RAW DATA.
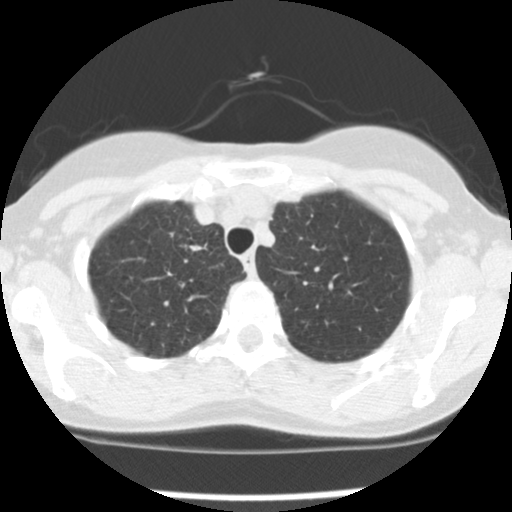
Low-dose screening chest CT, one axial slice. Reconstruction kernel STANDARD. 120 kVp. Lung window (W 1500 / L -600 HU). 2.5 mm slice thickness. 512 × 512 image matrix, field of view 282 × 282 mm.
Annotated regions visible in this slice (expert manual segmentation):
- lesion 1 (tumor, upper lobe of right lung): bounding box (x1, y1, x2, y2) in pixels: (189, 245, 204, 251)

TASK OBJECTIVE. Retype all of the material above precisely as it reads. Pictures are not part of the copy.

SOLUTION FOR THIS TASK.
Low-dose screening chest CT, one axial slice. Reconstruction kernel STANDARD. 120 kVp. Lung window (W 1500 / L -600 HU). 2.5 mm slice thickness. 512 × 512 image matrix, field of view 282 × 282 mm.
Annotated regions visible in this slice (expert manual segmentation):
- lesion 1 (tumor, upper lobe of right lung): bounding box (x1, y1, x2, y2) in pixels: (189, 245, 204, 251)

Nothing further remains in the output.